### Task
Your answer should be every line with the word "placa", copied from the data below.
START Information
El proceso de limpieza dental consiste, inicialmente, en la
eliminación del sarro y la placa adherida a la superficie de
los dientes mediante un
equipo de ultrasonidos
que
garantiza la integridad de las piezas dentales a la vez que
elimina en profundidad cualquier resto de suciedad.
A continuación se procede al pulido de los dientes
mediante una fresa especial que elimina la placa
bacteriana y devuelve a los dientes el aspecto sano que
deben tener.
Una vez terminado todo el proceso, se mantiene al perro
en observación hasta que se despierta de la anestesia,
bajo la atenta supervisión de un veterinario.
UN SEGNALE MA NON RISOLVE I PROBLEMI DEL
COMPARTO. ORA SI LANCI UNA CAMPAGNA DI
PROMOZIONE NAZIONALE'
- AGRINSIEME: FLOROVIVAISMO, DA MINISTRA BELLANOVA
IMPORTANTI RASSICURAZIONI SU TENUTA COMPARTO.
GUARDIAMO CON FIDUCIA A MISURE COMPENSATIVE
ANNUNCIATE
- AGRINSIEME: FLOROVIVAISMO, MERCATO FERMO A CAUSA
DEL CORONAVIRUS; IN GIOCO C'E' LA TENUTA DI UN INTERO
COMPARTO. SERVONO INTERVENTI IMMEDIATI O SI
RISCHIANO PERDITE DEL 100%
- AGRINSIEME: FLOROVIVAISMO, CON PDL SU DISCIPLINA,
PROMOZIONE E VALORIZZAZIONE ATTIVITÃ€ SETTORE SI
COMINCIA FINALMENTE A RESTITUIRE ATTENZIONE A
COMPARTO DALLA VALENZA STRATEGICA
END Information
START Information
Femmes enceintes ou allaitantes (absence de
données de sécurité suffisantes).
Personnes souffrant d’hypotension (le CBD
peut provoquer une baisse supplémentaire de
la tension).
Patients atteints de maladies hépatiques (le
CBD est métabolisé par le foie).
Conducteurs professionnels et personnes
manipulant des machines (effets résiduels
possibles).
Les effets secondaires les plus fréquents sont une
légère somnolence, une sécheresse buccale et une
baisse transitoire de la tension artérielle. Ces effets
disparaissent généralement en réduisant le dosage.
END Information
### Solution to this exercise
eliminación del sarro y la placa adherida a la superficie de
mediante una fresa especial que elimina la placa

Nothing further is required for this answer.